What is being asked
Return the material below as a JSON array of strings, one string per line, with blank lines omitted.

____

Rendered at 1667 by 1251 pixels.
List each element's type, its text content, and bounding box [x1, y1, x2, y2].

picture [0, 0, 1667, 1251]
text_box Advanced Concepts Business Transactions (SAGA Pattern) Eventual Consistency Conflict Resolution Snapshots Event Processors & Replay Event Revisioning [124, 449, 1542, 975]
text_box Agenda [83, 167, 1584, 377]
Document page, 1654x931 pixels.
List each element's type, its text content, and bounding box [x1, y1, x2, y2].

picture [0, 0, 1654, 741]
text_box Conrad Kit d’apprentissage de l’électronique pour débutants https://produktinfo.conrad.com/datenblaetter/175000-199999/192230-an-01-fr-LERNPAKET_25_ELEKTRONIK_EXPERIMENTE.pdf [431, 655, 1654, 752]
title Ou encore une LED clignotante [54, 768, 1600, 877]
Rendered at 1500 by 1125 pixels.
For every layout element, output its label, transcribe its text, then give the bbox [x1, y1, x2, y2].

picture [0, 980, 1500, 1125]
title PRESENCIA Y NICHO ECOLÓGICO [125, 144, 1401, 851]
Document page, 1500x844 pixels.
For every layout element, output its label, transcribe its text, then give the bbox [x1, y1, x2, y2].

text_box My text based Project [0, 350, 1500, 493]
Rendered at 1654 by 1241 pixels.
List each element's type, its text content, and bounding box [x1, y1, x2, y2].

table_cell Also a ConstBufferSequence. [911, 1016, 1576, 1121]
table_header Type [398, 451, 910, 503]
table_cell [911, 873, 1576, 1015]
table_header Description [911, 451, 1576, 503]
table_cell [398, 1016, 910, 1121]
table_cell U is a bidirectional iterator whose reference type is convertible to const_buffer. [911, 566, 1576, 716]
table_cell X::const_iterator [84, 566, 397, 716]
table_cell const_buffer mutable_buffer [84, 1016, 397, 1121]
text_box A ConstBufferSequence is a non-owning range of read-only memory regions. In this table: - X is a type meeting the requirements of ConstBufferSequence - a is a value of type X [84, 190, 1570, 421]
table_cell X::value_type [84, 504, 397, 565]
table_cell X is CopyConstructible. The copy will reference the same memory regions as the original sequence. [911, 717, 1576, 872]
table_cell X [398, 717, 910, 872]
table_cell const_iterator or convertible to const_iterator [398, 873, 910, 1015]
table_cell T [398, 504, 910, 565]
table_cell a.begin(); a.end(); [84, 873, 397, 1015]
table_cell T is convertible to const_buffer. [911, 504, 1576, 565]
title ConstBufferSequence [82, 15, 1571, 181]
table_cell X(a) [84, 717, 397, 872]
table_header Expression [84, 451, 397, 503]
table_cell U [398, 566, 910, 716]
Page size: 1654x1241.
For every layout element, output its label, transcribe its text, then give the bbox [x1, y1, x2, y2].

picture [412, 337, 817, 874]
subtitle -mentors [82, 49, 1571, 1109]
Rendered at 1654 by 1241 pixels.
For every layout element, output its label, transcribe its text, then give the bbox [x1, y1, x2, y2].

____

Full output
[
  "Rendered at 1667 by 1251 pixels.",
  "List each element's type, its text content, and bounding box [x1, y1, x2, y2].",
  "picture [0, 0, 1667, 1251]",
  "text_box Advanced Concepts Business Transactions (SAGA Pattern) Eventual Consistency Conflict Resolution Snapshots Event Processors & Replay Event Revisioning [124, 449, 1542, 975]",
  "text_box Agenda [83, 167, 1584, 377]",
  "Document page, 1654x931 pixels.",
  "List each element's type, its text content, and bounding box [x1, y1, x2, y2].",
  "picture [0, 0, 1654, 741]",
  "text_box Conrad Kit d’apprentissage de l’électronique pour débutants https://produktinfo.conrad.com/datenblaetter/175000-199999/192230-an-01-fr-LERNPAKET_25_ELEKTRONIK_EXPERIMENTE.pdf [431, 655, 1654, 752]",
  "title Ou encore une LED clignotante [54, 768, 1600, 877]",
  "Rendered at 1500 by 1125 pixels.",
  "For every layout element, output its label, transcribe its text, then give the bbox [x1, y1, x2, y2].",
  "picture [0, 980, 1500, 1125]",
  "title PRESENCIA Y NICHO ECOLÓGICO [125, 144, 1401, 851]",
  "Document page, 1500x844 pixels.",
  "For every layout element, output its label, transcribe its text, then give the bbox [x1, y1, x2, y2].",
  "text_box My text based Project [0, 350, 1500, 493]",
  "Rendered at 1654 by 1241 pixels.",
  "List each element's type, its text content, and bounding box [x1, y1, x2, y2].",
  "table_cell Also a ConstBufferSequence. [911, 1016, 1576, 1121]",
  "table_header Type [398, 451, 910, 503]",
  "table_cell [911, 873, 1576, 1015]",
  "table_header Description [911, 451, 1576, 503]",
  "table_cell [398, 1016, 910, 1121]",
  "table_cell U is a bidirectional iterator whose reference type is convertible to const_buffer. [911, 566, 1576, 716]",
  "table_cell X::const_iterator [84, 566, 397, 716]",
  "table_cell const_buffer mutable_buffer [84, 1016, 397, 1121]",
  "text_box A ConstBufferSequence is a non-owning range of read-only memory regions. In this table: - X is a type meeting the requirements of ConstBufferSequence - a is a value of type X [84, 190, 1570, 421]",
  "table_cell X::value_type [84, 504, 397, 565]",
  "table_cell X is CopyConstructible. The copy will reference the same memory regions as the original sequence. [911, 717, 1576, 872]",
  "table_cell X [398, 717, 910, 872]",
  "table_cell const_iterator or convertible to const_iterator [398, 873, 910, 1015]",
  "table_cell T [398, 504, 910, 565]",
  "table_cell a.begin(); a.end(); [84, 873, 397, 1015]",
  "table_cell T is convertible to const_buffer. [911, 504, 1576, 565]",
  "title ConstBufferSequence [82, 15, 1571, 181]",
  "table_cell X(a) [84, 717, 397, 872]",
  "table_header Expression [84, 451, 397, 503]",
  "table_cell U [398, 566, 910, 716]",
  "Page size: 1654x1241.",
  "For every layout element, output its label, transcribe its text, then give the bbox [x1, y1, x2, y2].",
  "picture [412, 337, 817, 874]",
  "subtitle -mentors [82, 49, 1571, 1109]",
  "Rendered at 1654 by 1241 pixels.",
  "For every layout element, output its label, transcribe its text, then give the bbox [x1, y1, x2, y2]."
]